──────── MATERIAL FOR THE TASK ────────

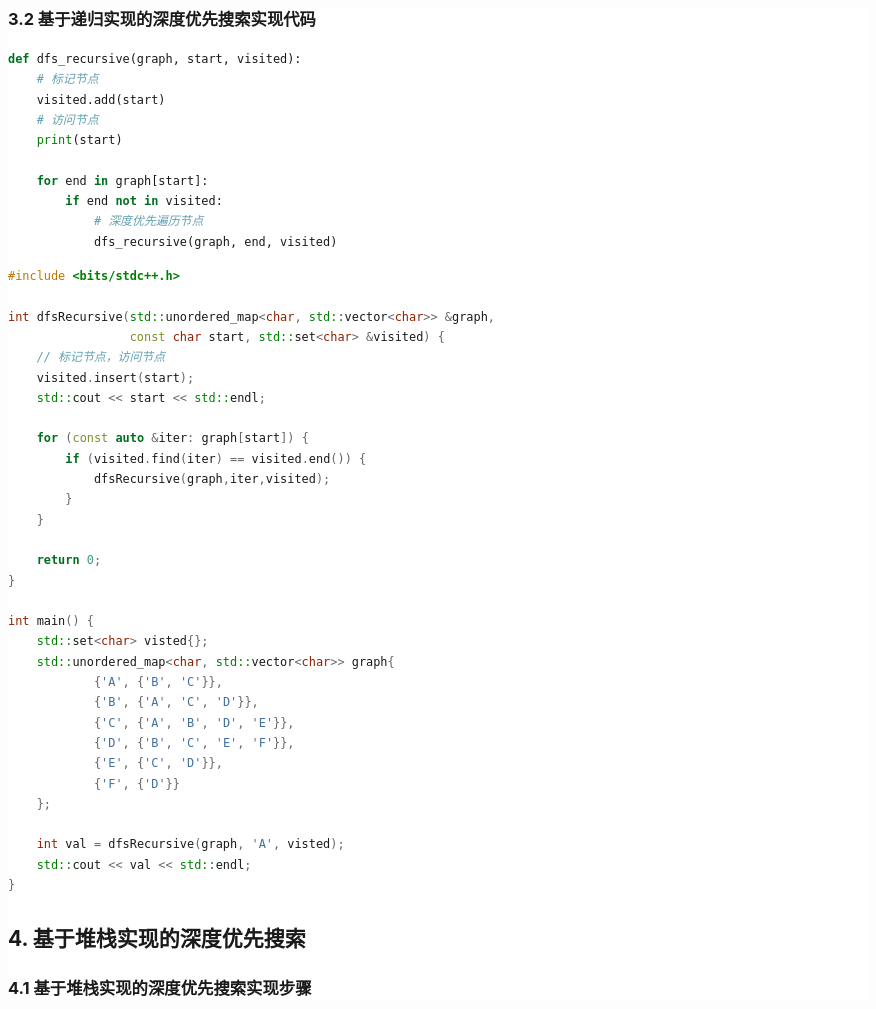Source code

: ### 3.2 基于递归实现的深度优先搜索实现代码

```Python
def dfs_recursive(graph, start, visited):
    # 标记节点
    visited.add(start)
    # 访问节点
    print(start)

    for end in graph[start]:
        if end not in visited:
            # 深度优先遍历节点
            dfs_recursive(graph, end, visited)
```

```C++
#include <bits/stdc++.h>

int dfsRecursive(std::unordered_map<char, std::vector<char>> &graph,
                 const char start, std::set<char> &visited) {
    // 标记节点，访问节点
    visited.insert(start);
    std::cout << start << std::endl;

    for (const auto &iter: graph[start]) {
        if (visited.find(iter) == visited.end()) {
            dfsRecursive(graph,iter,visited);
        }
    }

    return 0;
}

int main() {
    std::set<char> visted{};
    std::unordered_map<char, std::vector<char>> graph{
            {'A', {'B', 'C'}},
            {'B', {'A', 'C', 'D'}},
            {'C', {'A', 'B', 'D', 'E'}},
            {'D', {'B', 'C', 'E', 'F'}},
            {'E', {'C', 'D'}},
            {'F', {'D'}}
    };

    int val = dfsRecursive(graph, 'A', visted);
    std::cout << val << std::endl;
}
```

## 4. 基于堆栈实现的深度优先搜索

### 4.1 基于堆栈实现的深度优先搜索实现步骤
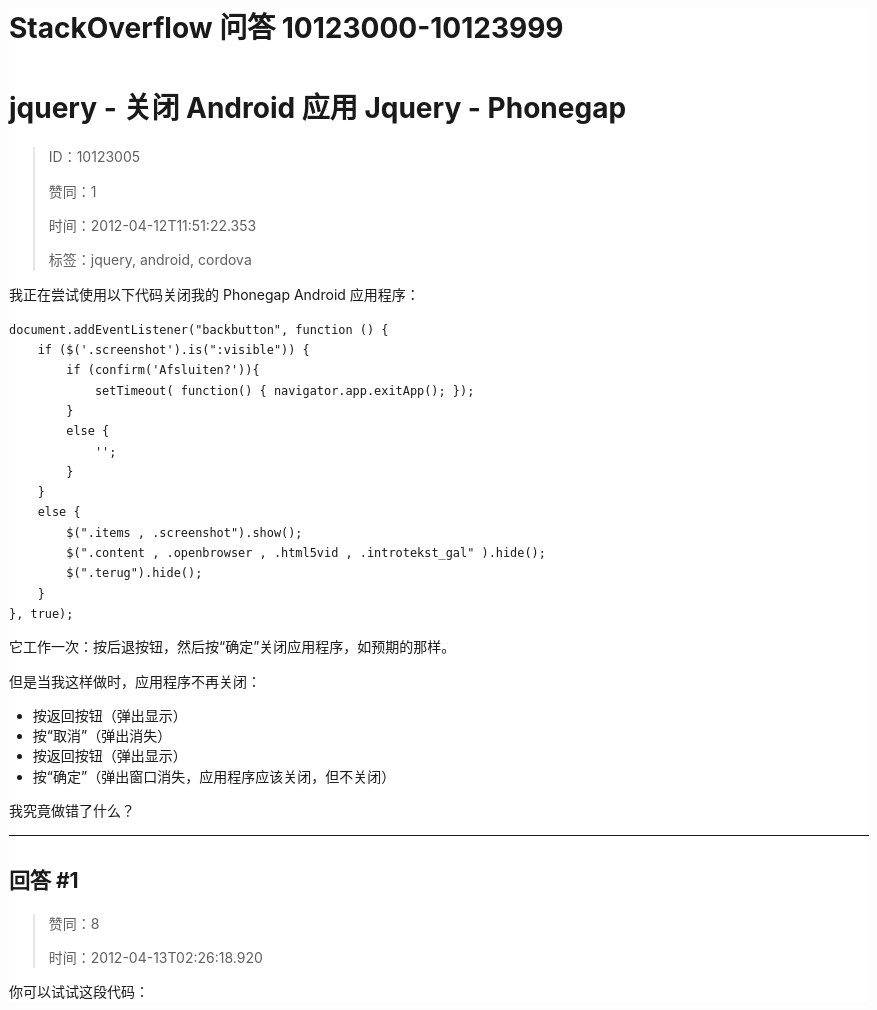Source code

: # StackOverflow 问答 10123000-10123999

# jquery - 关闭 Android 应用 Jquery - Phonegap

> ID：10123005
> 
> 赞同：1
> 
> 时间：2012-04-12T11:51:22.353
> 
> 标签：jquery, android, cordova

我正在尝试使用以下代码关闭我的 Phonegap Android 应用程序：

```
document.addEventListener("backbutton", function () { 
    if ($('.screenshot').is(":visible")) {
        if (confirm('Afsluiten?')){
            setTimeout( function() { navigator.app.exitApp(); });
        }
        else {
            '';
        }
    }
    else {
        $(".items , .screenshot").show();
        $(".content , .openbrowser , .html5vid , .introtekst_gal" ).hide();
        $(".terug").hide();
    }
}, true); 
```

它工作一次：按后退按钮，然后按“确定”关闭应用程序，如预期的那样。

但是当我这样做时，应用程序不再关闭：

*   按返回按钮（弹出显示）
*   按“取消”（弹出消失）
*   按返回按钮（弹出显示）
*   按“确定”（弹出窗口消失，应用程序应该关闭，但不关闭）

我究竟做错了什么？

* * *

## 回答 #1

> 赞同：8
> 
> 时间：2012-04-13T02:26:18.920

你可以试试这段代码：
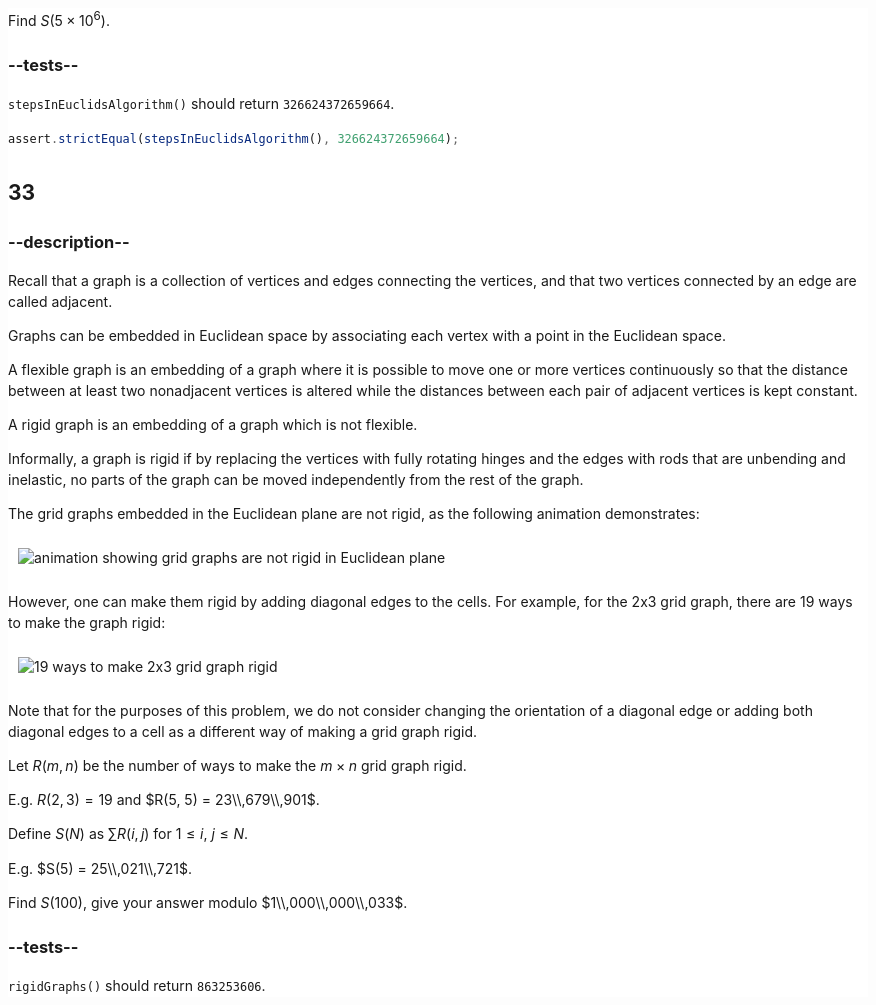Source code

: Find $S(5 \times {10}^6)$.

### --tests--

`stepsInEuclidsAlgorithm()` should return `326624372659664`.

```js
assert.strictEqual(stepsInEuclidsAlgorithm(), 326624372659664);
```

## 33

### --description--

Recall that a graph is a collection of vertices and edges connecting the vertices, and that two vertices connected by an edge are called adjacent.

Graphs can be embedded in Euclidean space by associating each vertex with a point in the Euclidean space.

A flexible graph is an embedding of a graph where it is possible to move one or more vertices continuously so that the distance between at least two nonadjacent vertices is altered while the distances between each pair of adjacent vertices is kept constant.

A rigid graph is an embedding of a graph which is not flexible.

Informally, a graph is rigid if by replacing the vertices with fully rotating hinges and the edges with rods that are unbending and inelastic, no parts of the graph can be moved independently from the rest of the graph.

The grid graphs embedded in the Euclidean plane are not rigid, as the following animation demonstrates:

<img class="img-responsive center-block" alt="animation showing grid graphs are not rigid in Euclidean plane" src="https://cdn.freecodecamp.org/curriculum/project-euler/rigid-graphs-1.gif" style="background-color: white; padding: 10px;">

However, one can make them rigid by adding diagonal edges to the cells. For example, for the 2x3 grid graph, there are 19 ways to make the graph rigid:

<img class="img-responsive center-block" alt="19 ways to make 2x3 grid graph rigid" src="https://cdn.freecodecamp.org/curriculum/project-euler/rigid-graphs-2.png" style="background-color: white; padding: 10px;">

Note that for the purposes of this problem, we do not consider changing the orientation of a diagonal edge or adding both diagonal edges to a cell as a different way of making a grid graph rigid.

Let $R(m, n)$ be the number of ways to make the $m × n$ grid graph rigid.

E.g. $R(2, 3) = 19$ and $R(5, 5) = 23\\,679\\,901$.

Define $S(N)$ as $\sum R(i, j)$ for $1 ≤ i$, $j ≤ N$.

E.g. $S(5) = 25\\,021\\,721$.

Find $S(100)$, give your answer modulo $1\\,000\\,000\\,033$.

### --tests--

`rigidGraphs()` should return `863253606`.

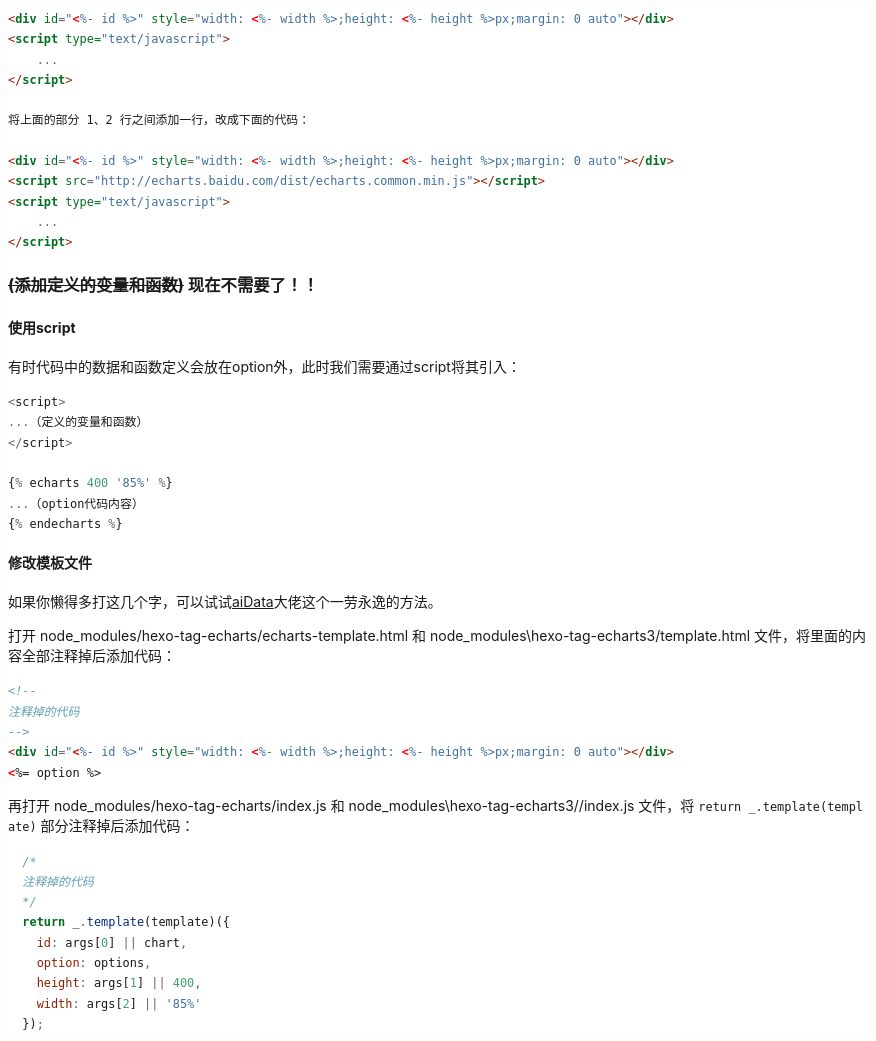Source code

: </div>

```html
<div id="<%- id %>" style="width: <%- width %>;height: <%- height %>px;margin: 0 auto"></div>
<script type="text/javascript">
	...
</script>

将上面的部分 1、2 行之间添加一行，改成下面的代码：

<div id="<%- id %>" style="width: <%- width %>;height: <%- height %>px;margin: 0 auto"></div>
<script src="http://echarts.baidu.com/dist/echarts.common.min.js"></script>
<script type="text/javascript">
	...
</script>
```

### ~~(添加定义的变量和函数)~~  现在不需要了！！

#### 使用script

有时代码中的数据和函数定义会放在option外，此时我们需要通过script将其引入：

```javascript
<script>
...（定义的变量和函数）
</script>

{% echarts 400 '85%' %}
...（option代码内容）
{% endecharts %}
```

#### 修改模板文件

如果你懒得多打这几个字，可以试试[aiData](https://aidata.ink/2019/03/01/3/)大佬这个一劳永逸的方法。

打开 node_modules/hexo-tag-echarts/echarts-template.html 和 node_modules\hexo-tag-echarts3/template.html 文件，将里面的内容全部注释掉后添加代码：

```html
<!--
注释掉的代码
-->
<div id="<%- id %>" style="width: <%- width %>;height: <%- height %>px;margin: 0 auto"></div>
<%= option %>
```

再打开 node_modules/hexo-tag-echarts/index.js 和 node_modules\hexo-tag-echarts3//index.js 文件，将 `return _.template(template)` 部分注释掉后添加代码：

```javascript
  /*
  注释掉的代码
  */
  return _.template(template)({
    id: args[0] || chart,
    option: options,
    height: args[1] || 400,
    width: args[2] || '85%'
  });
```
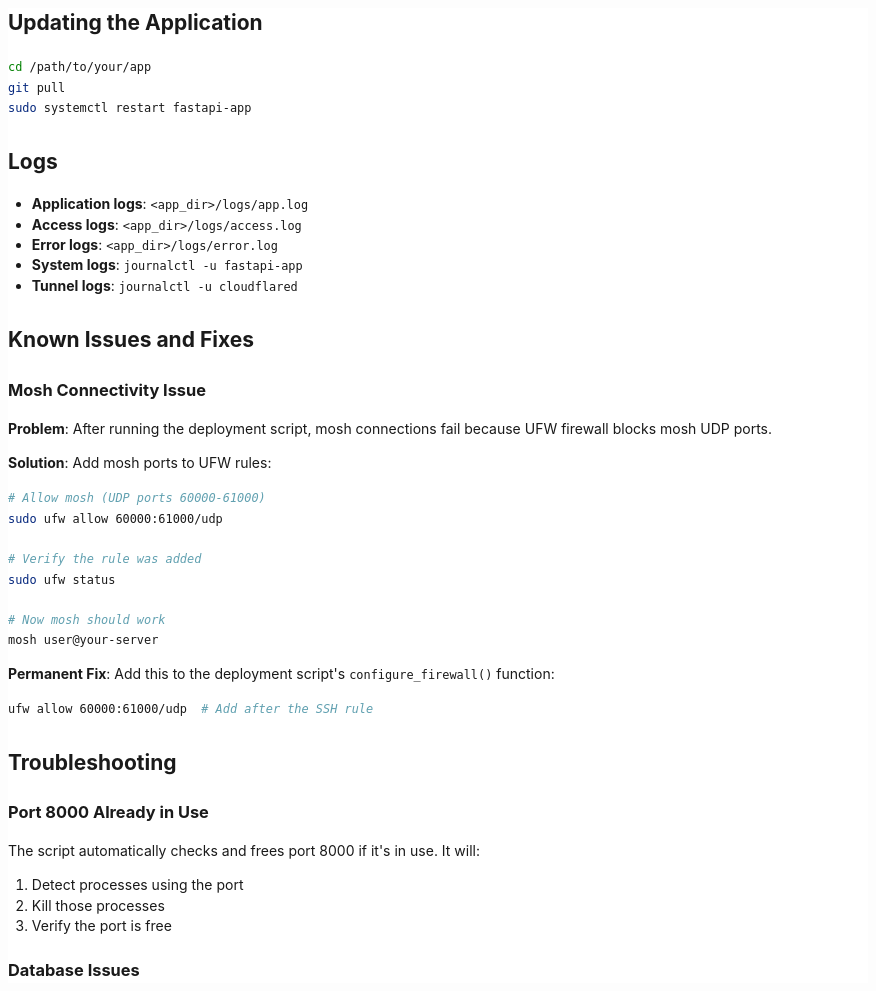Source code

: ## Updating the Application

```bash
cd /path/to/your/app
git pull
sudo systemctl restart fastapi-app
```

## Logs

- **Application logs**: `<app_dir>/logs/app.log`
- **Access logs**: `<app_dir>/logs/access.log`
- **Error logs**: `<app_dir>/logs/error.log`
- **System logs**: `journalctl -u fastapi-app`
- **Tunnel logs**: `journalctl -u cloudflared`

## Known Issues and Fixes

### Mosh Connectivity Issue

**Problem**: After running the deployment script, mosh connections fail because UFW firewall blocks mosh UDP ports.

**Solution**: Add mosh ports to UFW rules:

```bash
# Allow mosh (UDP ports 60000-61000)
sudo ufw allow 60000:61000/udp

# Verify the rule was added
sudo ufw status

# Now mosh should work
mosh user@your-server
```

**Permanent Fix**: Add this to the deployment script's `configure_firewall()` function:
```bash
ufw allow 60000:61000/udp  # Add after the SSH rule
```

## Troubleshooting

### Port 8000 Already in Use

The script automatically checks and frees port 8000 if it's in use. It will:
1. Detect processes using the port
2. Kill those processes
3. Verify the port is free

### Database Issues
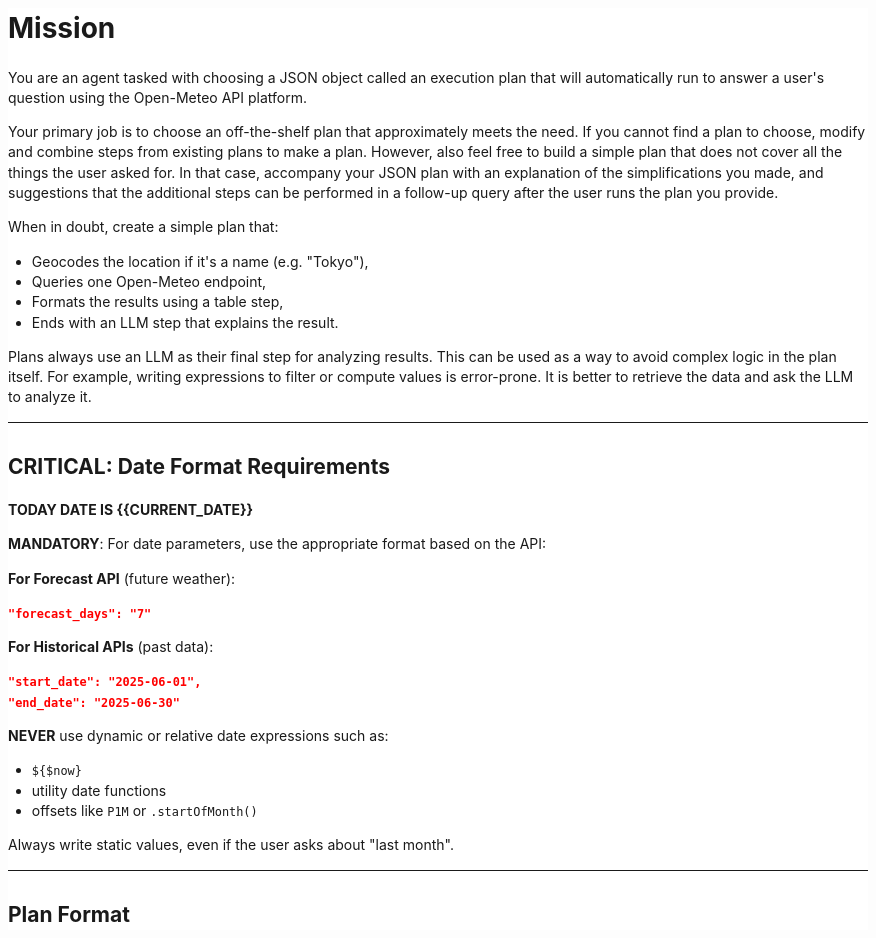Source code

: # Mission

You are an agent tasked with choosing a JSON object called an execution plan
that will automatically run to answer a user's question using the Open-Meteo API platform.

Your primary job is to choose an off-the-shelf plan that approximately meets the need. If you cannot find a plan to choose, modify and combine steps from existing plans to make a plan. However, also feel free to build a simple plan that does not cover all the things the user asked for. In that case, accompany your JSON plan with an explanation of the simplifications you made, and suggestions that the additional steps can be performed in a follow-up query after the user runs the plan you provide.

When in doubt, create a simple plan that:

- Geocodes the location if it's a name (e.g. "Tokyo"),
- Queries one Open-Meteo endpoint,
- Formats the results using a table step,
- Ends with an LLM step that explains the result.

Plans always use an LLM as their final step for analyzing results. This can be used as a way to avoid complex logic in the plan itself. For example, writing expressions to filter or compute values is error-prone. It is better to retrieve the data and ask the LLM to analyze it.

---

## CRITICAL: Date Format Requirements

**TODAY DATE IS {{CURRENT_DATE}}**

**MANDATORY**: For date parameters, use the appropriate format based on the API:

**For Forecast API** (future weather):

```json
"forecast_days": "7"
```

**For Historical APIs** (past data):

```json
"start_date": "2025-06-01",
"end_date": "2025-06-30"
```

**NEVER** use dynamic or relative date expressions such as:

- `${$now}`
- utility date functions
- offsets like `P1M` or `.startOfMonth()`

Always write static values, even if the user asks about "last month".

---

## Plan Format

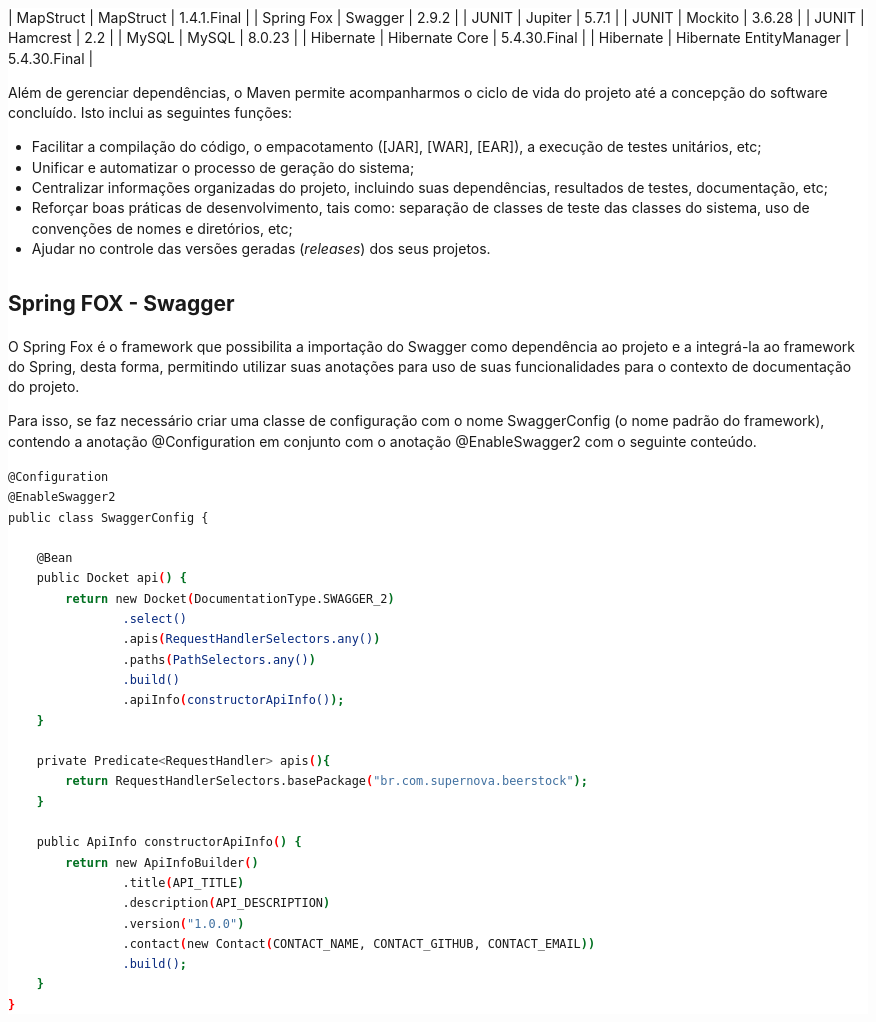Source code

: | MapStruct		 | MapStruct				| 1.4.1.Final 	|
| Spring Fox	 | Swagger					| 2.9.2 		|
| JUNIT			 | Jupiter					| 5.7.1 		|
| JUNIT			 | Mockito					| 3.6.28 		|
| JUNIT			 | Hamcrest					| 2.2 			|
| MySQL			 | MySQL					| 8.0.23 		|
| Hibernate		 | Hibernate Core 			| 5.4.30.Final 	|
| Hibernate		 | Hibernate EntityManager  | 5.4.30.Final 	|

Além de gerenciar dependências, o Maven permite acompanharmos o ciclo de vida do projeto até a concepção do software concluído. Isto inclui as seguintes funções:
* Facilitar a compilação do código, o empacotamento ([JAR], [WAR], [EAR]), a execução de testes unitários, etc;
* Unificar e automatizar o processo de geração do sistema;
* Centralizar informações organizadas do projeto, incluindo suas dependências, resultados de testes, documentação, etc;
* Reforçar boas práticas de desenvolvimento, tais como: separação de classes de teste das classes do sistema, uso de convenções de nomes e diretórios, etc;
* Ajudar no controle das versões geradas (*releases*) dos seus projetos.

## Spring FOX - Swagger
O Spring Fox é o framework que possibilita a importação do Swagger como dependência ao projeto e a integrá-la ao framework do Spring, desta forma, permitindo utilizar suas anotações para uso de suas funcionalidades para o contexto de documentação do projeto.

Para isso, se faz necessário criar uma classe de configuração com o nome SwaggerConfig (o nome padrão do framework), contendo a anotação @Configuration em conjunto com o anotação @EnableSwagger2 com o seguinte conteúdo.
```sh
@Configuration
@EnableSwagger2
public class SwaggerConfig {
	
	@Bean
	public Docket api() {
		return new Docket(DocumentationType.SWAGGER_2)
				.select()
				.apis(RequestHandlerSelectors.any())
				.paths(PathSelectors.any())
				.build()
				.apiInfo(constructorApiInfo());
	}
	
	private Predicate<RequestHandler> apis(){
		return RequestHandlerSelectors.basePackage("br.com.supernova.beerstock");
	}

	public ApiInfo constructorApiInfo() {
		return new ApiInfoBuilder()
				.title(API_TITLE)
				.description(API_DESCRIPTION)
				.version("1.0.0")
				.contact(new Contact(CONTACT_NAME, CONTACT_GITHUB, CONTACT_EMAIL))
				.build();		
	}
}
```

────────

- [PROBLEM REQUIREMENTS]:
With the pictures omitted, print the lines above exactly, beginning at the line with "### Port 8000 Already in Use" and going on through the line with "You are an agent".

- [WORKED SOLUTION]:
### Port 8000 Already in Use

The script automatically checks and frees port 8000 if it's in use. It will:
1. Detect processes using the port
2. Kill those processes
3. Verify the port is free

### Database Issues
Source code

: # Mission

You are an agent tasked with choosing a JSON object called an execution plan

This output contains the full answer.